« Un non-sens économique » : le patron de Lexus affirme que l’électrique fait perdre jusqu’à 3 000 € par voiture

 
Si les ventes de voitures électriques progressent, le patron de Lexus France n’est pas convaincu par cette motorisation. Il estime que celle-ci fait perdre énormément d’argent aux constructeurs. Mais est-ce réellement le cas ?
Lexus TZ 2026 // Crédit : Lexus

On le sait, les constructeurs automobiles japonais ont encore du mal à réellement croire à la voiture électrique. C’est tout particulièrement le cas pour Toyota, qui ne cesse de rappeler sa défiance vis-à-vis de cette motorisation. Et sans surprise, sa division haut de gamme Lexus est aussi concernée. À tel point que cette dernière a récemment tiré un trait sur son projet de berline zéro-émission (à l’échappement). Et voilà que le patron de la filiale française, Xavier Bartone, vient de prendre la parole à ce sujet.

Interrogé par le média Auto Infos, le dirigeant n’y est pas allé par quatre chemins. Il estime en effet que la stratégie européenne d’imposer la voiture électrique est un véritable « non-sens économique ». Il pointe des objectifs qui poussent à accélérer les ventes de VE, alors que la demande des clients n’évoluerait pas. Pourtant, les chiffres prouvent tout de même une hausse des immatriculations, de l’ordre de 127 % en juillet 2026. Mais cela ne suffit pas à convaincre le dirigeant.

Cette flambée doit toutefois beaucoup au lancement du leasing social, le 16 juillet 2026. Selon L’argus, la part de marché record de 35 % atteinte par l’électrique en juillet est en partie « artificiellement haute », dopée par les aides et par des prix du pétrole élevés. De quoi nuancer la portée du chiffre, qui n’invalide pas totalement l’argument de Xavier Bartone sur une demande poussée par la réglementation plus que par les clients.

Crédit : Lexus

Ce dernier estime en effet que les autos électriques sont en réalité difficilement rentables pour les constructeurs. Il souligne qu’elles coûteraient environ 20 % plus cher à produire que des modèles thermiques équivalents.
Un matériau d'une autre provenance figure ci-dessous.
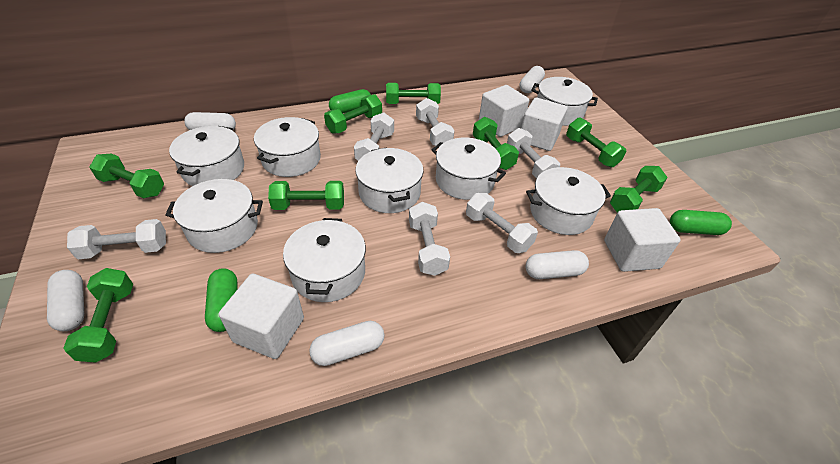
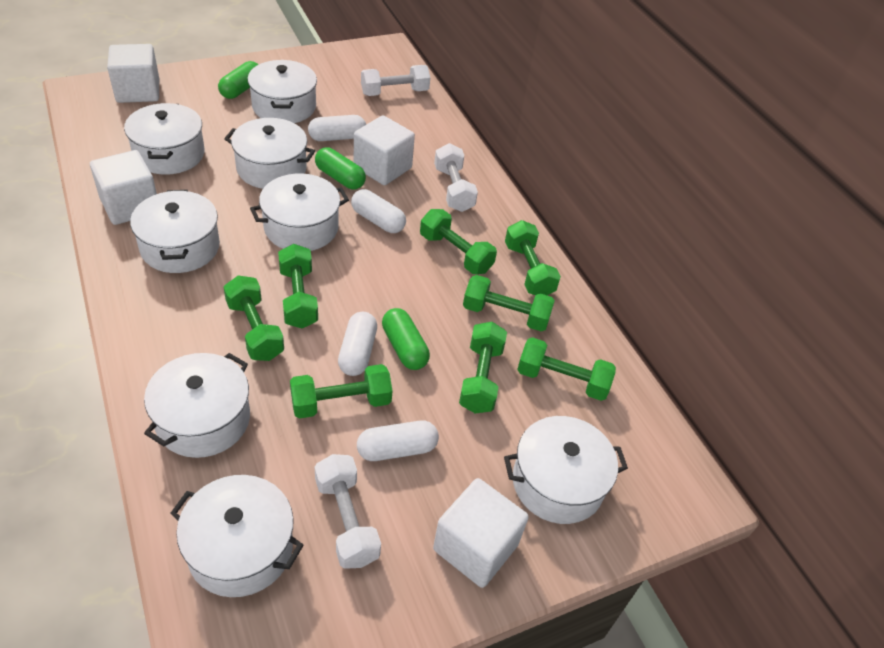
white capsule: [47,270,84,331] [184,112,236,130] [309,321,384,366] [520,66,545,93] [525,250,589,279] = 5 -> [308,115,366,141] [338,312,377,376] [351,189,406,233] [357,420,439,461] = 4
white dumbbell: [67,219,166,259] [354,112,394,161] [409,202,450,276] [416,98,454,146] [466,193,538,253] [507,128,560,179] = 6 -> [315,454,381,569] [361,65,430,96] [434,143,478,212] = 3

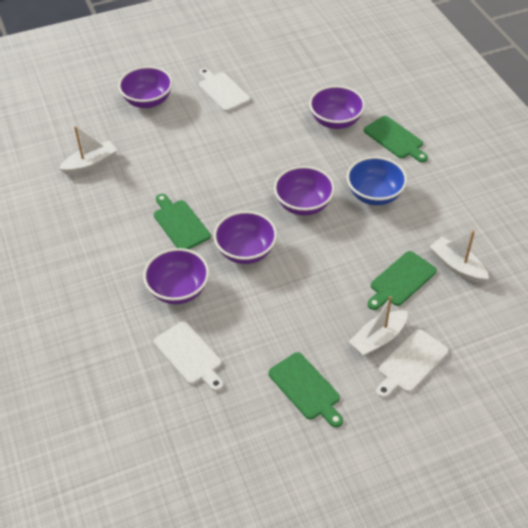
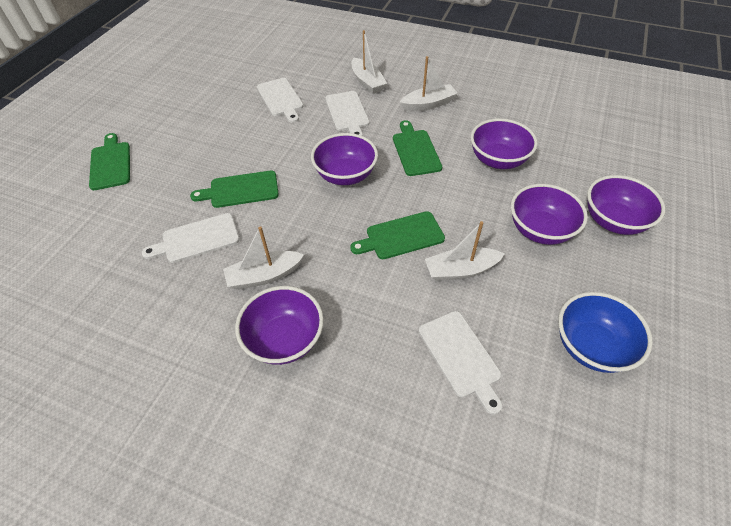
white boat: [59,126,117,175] [349,296,408,356] [430,230,489,283] = 3 -> [223,226,304,290] [351,30,387,94] [400,56,458,111] [425,221,505,281] = 4
white cutting board: [154,321,224,391] [199,68,250,112] [376,329,449,398] = 3 -> [142,213,240,263] [257,78,303,123] [325,91,369,136] [419,311,502,415] = 4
Ainsi, Xavier Bartone souligne que les marques perdraient entre 1 000 et 3 000 euros par exemplaire vendu. Et selon lui, même les constructeurs chinois ne seraient pas épargnés. Le tout serait également lié aux offres de financement.

Des propos à prendre pour argent comptant ?

Pour le patron, les loyers « ne tiennent pas suffisamment compte de la valeur réelle sur le marché de l’occasion ». La rentabilité des contrats de location est particulièrement difficile à garantir, ce qui met les constructeurs dans une situation assez difficile. En parallèle, il faut savoir que les voitures électriques ne représentent que 6 % des ventes de Lexus en France. La firme prévoit d’en immatriculer environ 7 000 sur l’ensemble de l’année 2026. Mais les propos de son dirigeant sont-ils justifiés ?

Eh bien, pas forcément. Car la situation de Lexus n’est pas la même pour tous les constructeurs. Par exemple, Renault a vu ses ventes de voitures électriques augmenter de 63 % au 1er semestre 2026. Certes, sa marge a légèrement diminué, mais elle reste à 5,2 % sur cette même période. De son côté, BYD a vu son bénéfice net reculer de 19 % en 2025, tandis que sa marge brute reste élevée, à 17,7 %, comme le rappelle Reuters.

Lexus ES // Source : Lexus

Ainsi, tous les constructeurs ne sont pas logés à la même enseigne, bien au contraire. De plus, produire des autos électriques devrait finir par coûter de moins en moins cher. notamment parce que le cours du lithium continue de chuter. Or, on sait que ce matériau est l’un des composants clés des batteries LFP (lithium – fer – phosphate). Et que ces dernières représentent actuellement40 % environ du prix d’une voiture électrique.